== Segment start ==

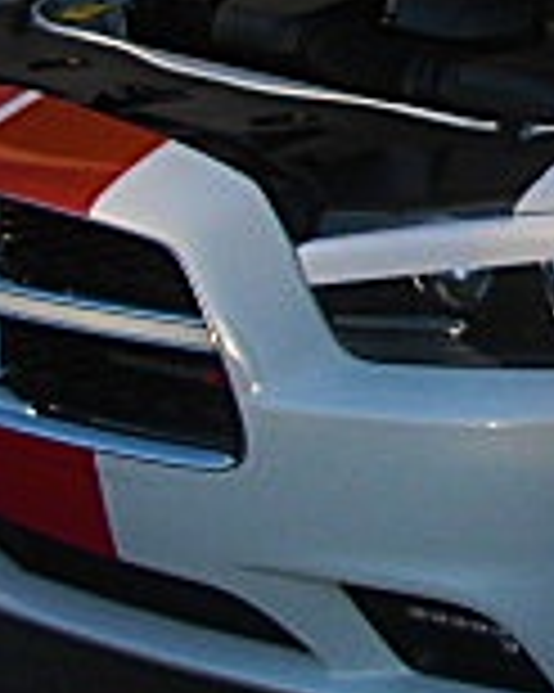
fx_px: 2995
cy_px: 58
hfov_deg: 9.9
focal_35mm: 146
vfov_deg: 13.1
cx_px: 1072
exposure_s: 1/320
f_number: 2.8
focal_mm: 6.3
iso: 50
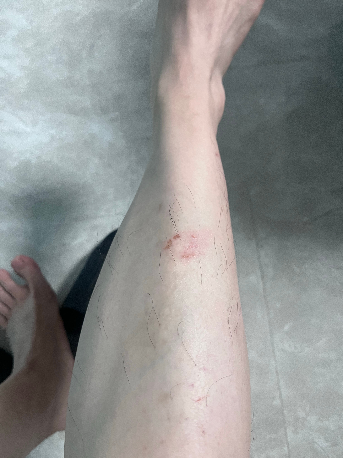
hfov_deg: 53.1
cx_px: 172
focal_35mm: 26
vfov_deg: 67.3
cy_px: 229
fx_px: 344
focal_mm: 5.1
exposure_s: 1/60
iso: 320
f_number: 1.6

== Segment end ==

**Request**
Quote exactly the lines from the line that contains "focal_mm: 6.3" through the last line of the listing, please, leaving out all pictures.

**Completed exercise**
focal_mm: 6.3
iso: 50
hfov_deg: 53.1
cx_px: 172
focal_35mm: 26
vfov_deg: 67.3
cy_px: 229
fx_px: 344
focal_mm: 5.1
exposure_s: 1/60
iso: 320
f_number: 1.6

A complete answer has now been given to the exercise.